Hi,
I am using Grafana 8.0.3 (upgrade from 7.x in last week), deploy by official Docker image with external data volume in EXT4 filesystem.
I created alters (ngalert) for our system, everything looks fine in the beginning, then I start get alert by error report, as below.
The number is the create sequence of the rules, I start get the “database locked” error from the 8th rules. After that, any new rule I created always get this error after running a while.
And actually, the rules still working properly. I mean, I still can see the state changed and receive the alters, if I setup the state to OK when execution error or timeout, the rule still working.
t=2021-07-05T11:55:25+0800 lvl=eror msg="failed to fetch lert rule" logger=ngalert key="{orgID: 1, UID: 3YW4mjz7k}"
t=2021-07-05T11:55:26+0800 lvl=eror msg="failed to fetch alert rule" logger=ngalert key="{orgID: 1, UID: ESFGWCknk}"
t=2021-07-05T11:55:27+0800 lvl=info msg="Request Completed" logger=context userId=1 =1 uname=admin method=GET path=/api/live/ws status=400 remote_addr=1.163.110.115 time_ms=7065 size=12 referer=
t=2021-07-05T11:55:29+0800 lvl=eror msg="Anonymous access organization error: 'company': database is locked"
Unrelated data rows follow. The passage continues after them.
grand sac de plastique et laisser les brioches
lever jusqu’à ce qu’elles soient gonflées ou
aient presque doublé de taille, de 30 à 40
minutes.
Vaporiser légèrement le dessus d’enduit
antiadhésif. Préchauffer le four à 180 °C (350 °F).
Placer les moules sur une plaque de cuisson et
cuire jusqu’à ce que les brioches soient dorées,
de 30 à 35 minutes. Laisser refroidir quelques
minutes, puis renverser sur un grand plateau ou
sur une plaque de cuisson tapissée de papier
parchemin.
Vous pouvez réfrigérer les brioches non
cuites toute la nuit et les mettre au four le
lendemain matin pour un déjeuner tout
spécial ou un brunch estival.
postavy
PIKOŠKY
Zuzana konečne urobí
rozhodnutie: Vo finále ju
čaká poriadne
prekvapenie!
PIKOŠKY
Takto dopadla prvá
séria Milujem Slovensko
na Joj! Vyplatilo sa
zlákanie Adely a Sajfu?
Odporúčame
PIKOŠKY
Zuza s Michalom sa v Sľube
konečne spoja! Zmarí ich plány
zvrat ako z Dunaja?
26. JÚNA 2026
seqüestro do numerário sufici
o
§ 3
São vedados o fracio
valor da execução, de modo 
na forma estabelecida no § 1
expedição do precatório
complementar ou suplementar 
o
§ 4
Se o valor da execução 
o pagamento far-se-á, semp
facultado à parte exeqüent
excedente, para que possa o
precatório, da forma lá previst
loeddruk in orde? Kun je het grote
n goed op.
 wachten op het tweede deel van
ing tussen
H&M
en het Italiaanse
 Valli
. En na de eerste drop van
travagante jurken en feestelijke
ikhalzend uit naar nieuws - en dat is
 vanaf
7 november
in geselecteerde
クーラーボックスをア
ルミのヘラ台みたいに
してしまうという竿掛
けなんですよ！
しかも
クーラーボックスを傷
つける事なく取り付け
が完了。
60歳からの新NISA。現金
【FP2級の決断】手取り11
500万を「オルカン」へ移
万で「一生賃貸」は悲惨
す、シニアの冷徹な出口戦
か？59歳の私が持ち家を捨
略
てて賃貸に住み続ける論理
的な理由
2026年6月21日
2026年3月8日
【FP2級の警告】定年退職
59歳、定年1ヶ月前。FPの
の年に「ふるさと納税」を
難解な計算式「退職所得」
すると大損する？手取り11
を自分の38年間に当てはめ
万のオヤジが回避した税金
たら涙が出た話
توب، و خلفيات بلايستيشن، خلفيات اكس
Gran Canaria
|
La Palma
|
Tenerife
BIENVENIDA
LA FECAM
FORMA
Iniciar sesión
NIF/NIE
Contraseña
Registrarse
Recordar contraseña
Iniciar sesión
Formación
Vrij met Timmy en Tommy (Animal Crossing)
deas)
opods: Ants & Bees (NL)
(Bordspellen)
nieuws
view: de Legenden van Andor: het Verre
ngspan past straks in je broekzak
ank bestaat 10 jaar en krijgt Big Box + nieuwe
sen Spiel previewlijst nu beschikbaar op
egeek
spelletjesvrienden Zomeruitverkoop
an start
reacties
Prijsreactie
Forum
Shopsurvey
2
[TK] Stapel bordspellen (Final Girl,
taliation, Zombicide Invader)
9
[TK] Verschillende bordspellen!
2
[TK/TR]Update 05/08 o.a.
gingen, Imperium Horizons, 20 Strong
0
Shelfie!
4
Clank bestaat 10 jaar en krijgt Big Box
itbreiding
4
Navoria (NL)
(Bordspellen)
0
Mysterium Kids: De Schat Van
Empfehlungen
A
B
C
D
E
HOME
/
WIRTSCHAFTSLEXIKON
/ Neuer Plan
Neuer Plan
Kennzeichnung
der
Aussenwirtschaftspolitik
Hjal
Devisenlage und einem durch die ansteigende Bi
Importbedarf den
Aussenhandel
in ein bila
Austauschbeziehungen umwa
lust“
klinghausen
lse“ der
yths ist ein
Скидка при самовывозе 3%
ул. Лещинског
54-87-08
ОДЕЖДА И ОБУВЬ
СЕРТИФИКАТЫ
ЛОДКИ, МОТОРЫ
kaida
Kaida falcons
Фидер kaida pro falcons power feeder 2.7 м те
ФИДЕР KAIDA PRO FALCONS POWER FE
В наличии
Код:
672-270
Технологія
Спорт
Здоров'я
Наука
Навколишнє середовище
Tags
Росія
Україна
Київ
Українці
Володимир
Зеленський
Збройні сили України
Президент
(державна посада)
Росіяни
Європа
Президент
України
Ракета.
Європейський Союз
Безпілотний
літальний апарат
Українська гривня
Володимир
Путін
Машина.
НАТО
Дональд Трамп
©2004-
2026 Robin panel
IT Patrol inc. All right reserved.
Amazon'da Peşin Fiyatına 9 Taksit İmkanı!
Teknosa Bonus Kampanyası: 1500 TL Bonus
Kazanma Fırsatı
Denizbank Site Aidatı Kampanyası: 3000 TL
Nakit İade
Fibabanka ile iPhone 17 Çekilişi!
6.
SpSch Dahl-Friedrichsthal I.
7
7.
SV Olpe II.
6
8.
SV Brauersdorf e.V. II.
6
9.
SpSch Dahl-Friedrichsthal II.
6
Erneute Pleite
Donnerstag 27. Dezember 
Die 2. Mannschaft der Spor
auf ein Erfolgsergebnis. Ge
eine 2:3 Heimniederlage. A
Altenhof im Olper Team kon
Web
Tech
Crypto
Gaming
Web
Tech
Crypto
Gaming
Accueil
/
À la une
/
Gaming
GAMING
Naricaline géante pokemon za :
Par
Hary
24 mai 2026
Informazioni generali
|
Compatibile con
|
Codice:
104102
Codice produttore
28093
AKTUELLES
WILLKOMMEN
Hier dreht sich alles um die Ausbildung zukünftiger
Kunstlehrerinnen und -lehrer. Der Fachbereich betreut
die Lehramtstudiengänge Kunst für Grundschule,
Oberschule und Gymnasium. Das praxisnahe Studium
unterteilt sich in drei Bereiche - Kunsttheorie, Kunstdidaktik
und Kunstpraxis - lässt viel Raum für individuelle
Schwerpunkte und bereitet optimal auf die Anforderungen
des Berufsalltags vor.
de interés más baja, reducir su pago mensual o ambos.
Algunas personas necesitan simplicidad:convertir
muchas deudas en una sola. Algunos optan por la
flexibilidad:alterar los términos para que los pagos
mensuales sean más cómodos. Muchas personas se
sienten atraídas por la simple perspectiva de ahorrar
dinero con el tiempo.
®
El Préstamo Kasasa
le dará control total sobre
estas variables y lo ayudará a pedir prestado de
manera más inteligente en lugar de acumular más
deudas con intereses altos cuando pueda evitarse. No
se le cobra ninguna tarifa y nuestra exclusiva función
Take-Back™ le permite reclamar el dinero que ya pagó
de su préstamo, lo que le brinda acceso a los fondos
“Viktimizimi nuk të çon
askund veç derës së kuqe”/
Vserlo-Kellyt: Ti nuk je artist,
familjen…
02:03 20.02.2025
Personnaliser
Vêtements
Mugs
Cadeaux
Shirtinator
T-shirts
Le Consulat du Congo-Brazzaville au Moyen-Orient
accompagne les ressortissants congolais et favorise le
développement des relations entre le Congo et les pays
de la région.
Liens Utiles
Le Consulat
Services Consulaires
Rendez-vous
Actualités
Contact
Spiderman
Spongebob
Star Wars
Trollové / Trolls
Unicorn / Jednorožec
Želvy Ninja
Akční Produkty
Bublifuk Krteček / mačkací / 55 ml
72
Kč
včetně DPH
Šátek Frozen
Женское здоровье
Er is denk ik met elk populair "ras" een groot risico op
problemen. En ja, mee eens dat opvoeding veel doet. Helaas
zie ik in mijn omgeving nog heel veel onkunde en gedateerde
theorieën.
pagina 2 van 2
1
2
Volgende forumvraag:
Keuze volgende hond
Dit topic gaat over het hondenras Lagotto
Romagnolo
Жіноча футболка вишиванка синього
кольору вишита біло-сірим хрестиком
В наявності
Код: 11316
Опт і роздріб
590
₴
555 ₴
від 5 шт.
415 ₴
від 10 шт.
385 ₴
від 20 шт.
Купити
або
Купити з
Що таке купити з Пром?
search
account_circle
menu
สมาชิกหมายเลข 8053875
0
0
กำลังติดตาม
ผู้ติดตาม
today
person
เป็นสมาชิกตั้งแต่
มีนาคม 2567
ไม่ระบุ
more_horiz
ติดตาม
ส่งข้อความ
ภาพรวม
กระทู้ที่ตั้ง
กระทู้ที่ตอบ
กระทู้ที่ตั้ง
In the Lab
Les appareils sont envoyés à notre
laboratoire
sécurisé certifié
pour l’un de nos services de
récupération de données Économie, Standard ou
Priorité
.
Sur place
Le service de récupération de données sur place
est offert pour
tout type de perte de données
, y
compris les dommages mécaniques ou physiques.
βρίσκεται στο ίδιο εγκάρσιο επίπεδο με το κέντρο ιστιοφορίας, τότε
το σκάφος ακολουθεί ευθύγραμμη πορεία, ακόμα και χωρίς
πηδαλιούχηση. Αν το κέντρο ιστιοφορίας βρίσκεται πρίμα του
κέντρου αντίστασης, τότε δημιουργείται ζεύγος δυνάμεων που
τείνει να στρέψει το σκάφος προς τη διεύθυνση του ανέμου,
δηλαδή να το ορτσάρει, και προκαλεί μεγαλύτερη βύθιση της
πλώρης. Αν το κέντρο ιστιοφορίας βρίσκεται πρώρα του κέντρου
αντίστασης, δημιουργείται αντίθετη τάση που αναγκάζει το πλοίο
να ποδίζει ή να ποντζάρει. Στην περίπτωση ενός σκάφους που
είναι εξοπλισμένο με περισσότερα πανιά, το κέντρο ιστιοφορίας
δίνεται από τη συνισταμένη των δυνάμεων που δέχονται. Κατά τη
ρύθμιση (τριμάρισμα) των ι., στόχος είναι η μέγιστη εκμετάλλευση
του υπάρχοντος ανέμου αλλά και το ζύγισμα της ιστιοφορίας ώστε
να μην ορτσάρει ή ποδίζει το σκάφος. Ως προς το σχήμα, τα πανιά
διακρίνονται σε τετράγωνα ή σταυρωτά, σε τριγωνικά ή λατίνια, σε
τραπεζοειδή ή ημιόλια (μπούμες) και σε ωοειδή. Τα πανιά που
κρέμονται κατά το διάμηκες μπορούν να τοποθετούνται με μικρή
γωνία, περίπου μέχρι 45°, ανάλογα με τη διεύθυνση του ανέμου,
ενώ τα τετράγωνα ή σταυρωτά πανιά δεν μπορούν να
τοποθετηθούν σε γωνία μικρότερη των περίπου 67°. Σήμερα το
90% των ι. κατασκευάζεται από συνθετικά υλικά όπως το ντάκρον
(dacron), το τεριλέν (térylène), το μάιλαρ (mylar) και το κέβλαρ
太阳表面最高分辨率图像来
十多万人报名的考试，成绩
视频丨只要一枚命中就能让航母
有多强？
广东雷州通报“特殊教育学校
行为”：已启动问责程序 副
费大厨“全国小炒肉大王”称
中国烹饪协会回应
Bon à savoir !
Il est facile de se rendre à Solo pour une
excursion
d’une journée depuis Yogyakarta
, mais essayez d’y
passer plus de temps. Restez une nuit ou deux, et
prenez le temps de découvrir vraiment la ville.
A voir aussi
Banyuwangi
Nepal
t=2021-07-05T11:55:29+0800 lvl=info msg="Request Completed" logger=context userId=0 orgId=0 uname= method=GET path=/api/live/ws status=401 remote_addr=220.133.186.239 time_ms=5005 size=26 referer=
t=2021-07-05T11:55:32+0800 lvl=eror msg="Failed to look up user based on cookie" logger=context error="database is locked"
t=2021-07-05T11:55:34+0800 lvl=eror msg="Anonymous access organization error: 'company': database is locked"
t=2021-07-05T11:55:34+0800 lvl=info msg="Request Completed" logger=context userId=0 orgId=0 uname= method=GET path=/api/live/ws status=401 remote_addr=220.133.186.239 time_ms=5005 size=26 referer=
t=2021-07-05T11:55:34+0800 lvl=info msg="Request Completed" logger=context userId=0 orgId=1 uname= method=GET path=/api/live/ws status=400 remote_addr=220.133.186.239 time_ms=830 size=12 referer=
t=2021-07-05T11:55:35+0800 lvl=info msg="Request Completed" logger=context userId=0 orgId=1 uname= method=GET path=/api/live/ws status=400 remote_addr=220.133.186.239 time_ms=0 size=12 referer=
From the log, you can see some “failed to fetch alert rule” errors, too. When I using the grafana UI, it did show some errors sometimes, but normally work fine after a reload.